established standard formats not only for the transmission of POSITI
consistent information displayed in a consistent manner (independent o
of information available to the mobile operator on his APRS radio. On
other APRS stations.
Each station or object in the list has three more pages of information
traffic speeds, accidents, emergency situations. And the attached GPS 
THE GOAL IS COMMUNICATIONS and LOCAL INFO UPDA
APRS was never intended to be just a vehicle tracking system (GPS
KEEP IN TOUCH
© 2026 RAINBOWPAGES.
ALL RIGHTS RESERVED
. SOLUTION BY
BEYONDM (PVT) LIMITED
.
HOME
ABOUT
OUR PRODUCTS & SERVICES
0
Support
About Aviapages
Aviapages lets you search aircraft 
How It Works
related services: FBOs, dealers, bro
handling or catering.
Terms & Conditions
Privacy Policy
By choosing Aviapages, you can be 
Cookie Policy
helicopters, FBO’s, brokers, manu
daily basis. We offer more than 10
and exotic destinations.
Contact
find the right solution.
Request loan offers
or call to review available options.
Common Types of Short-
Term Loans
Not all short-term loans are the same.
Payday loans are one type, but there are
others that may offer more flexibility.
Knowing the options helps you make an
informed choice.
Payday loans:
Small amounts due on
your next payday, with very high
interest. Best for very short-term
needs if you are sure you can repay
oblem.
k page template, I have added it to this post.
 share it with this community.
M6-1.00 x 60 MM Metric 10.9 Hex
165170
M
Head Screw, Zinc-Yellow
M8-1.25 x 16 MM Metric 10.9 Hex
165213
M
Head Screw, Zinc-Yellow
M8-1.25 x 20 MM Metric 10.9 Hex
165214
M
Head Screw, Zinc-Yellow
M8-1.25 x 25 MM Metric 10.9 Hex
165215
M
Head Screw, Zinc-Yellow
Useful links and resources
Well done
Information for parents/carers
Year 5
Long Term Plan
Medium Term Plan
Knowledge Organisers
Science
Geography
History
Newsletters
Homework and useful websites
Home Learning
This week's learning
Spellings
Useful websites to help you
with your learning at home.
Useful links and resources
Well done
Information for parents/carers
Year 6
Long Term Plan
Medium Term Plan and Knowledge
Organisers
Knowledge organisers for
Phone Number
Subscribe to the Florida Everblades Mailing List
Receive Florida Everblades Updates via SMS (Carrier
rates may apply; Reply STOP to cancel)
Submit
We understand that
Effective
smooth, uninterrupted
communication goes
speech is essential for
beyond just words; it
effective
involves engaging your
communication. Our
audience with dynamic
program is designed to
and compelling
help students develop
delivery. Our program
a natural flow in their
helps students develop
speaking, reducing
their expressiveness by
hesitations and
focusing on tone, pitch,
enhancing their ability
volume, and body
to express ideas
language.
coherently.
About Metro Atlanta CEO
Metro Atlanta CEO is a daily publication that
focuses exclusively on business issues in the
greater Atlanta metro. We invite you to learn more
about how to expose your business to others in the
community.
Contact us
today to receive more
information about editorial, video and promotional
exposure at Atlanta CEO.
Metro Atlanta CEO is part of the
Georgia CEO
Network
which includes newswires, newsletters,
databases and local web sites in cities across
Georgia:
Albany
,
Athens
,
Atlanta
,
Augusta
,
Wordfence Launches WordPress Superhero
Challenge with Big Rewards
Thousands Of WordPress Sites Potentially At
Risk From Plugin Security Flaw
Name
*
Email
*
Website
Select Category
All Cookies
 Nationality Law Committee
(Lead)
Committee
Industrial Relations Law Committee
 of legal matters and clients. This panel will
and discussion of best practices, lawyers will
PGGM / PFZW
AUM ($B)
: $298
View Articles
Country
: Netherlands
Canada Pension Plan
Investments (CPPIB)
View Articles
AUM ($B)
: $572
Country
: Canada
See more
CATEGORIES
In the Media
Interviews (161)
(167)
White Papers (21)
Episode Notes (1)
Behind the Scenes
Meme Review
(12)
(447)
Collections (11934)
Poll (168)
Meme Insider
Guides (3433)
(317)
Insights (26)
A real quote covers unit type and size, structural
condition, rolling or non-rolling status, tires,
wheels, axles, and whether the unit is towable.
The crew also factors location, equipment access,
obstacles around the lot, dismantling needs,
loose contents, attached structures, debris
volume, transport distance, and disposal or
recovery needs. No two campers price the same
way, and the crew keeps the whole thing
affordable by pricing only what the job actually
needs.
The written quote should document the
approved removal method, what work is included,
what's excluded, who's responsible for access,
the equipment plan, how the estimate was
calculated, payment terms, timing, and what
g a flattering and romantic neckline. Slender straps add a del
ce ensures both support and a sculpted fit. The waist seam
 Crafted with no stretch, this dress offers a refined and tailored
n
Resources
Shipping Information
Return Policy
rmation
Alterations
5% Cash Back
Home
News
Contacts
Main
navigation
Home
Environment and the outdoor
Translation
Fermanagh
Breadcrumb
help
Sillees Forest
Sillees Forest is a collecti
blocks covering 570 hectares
++++++++++
- WHAT IS BEING ASKED
Within the listing above, copy each line that has the string "just".

- RESPONSE
APRS was never intended to be just a vehicle tracking system (GPS
beyond just words; it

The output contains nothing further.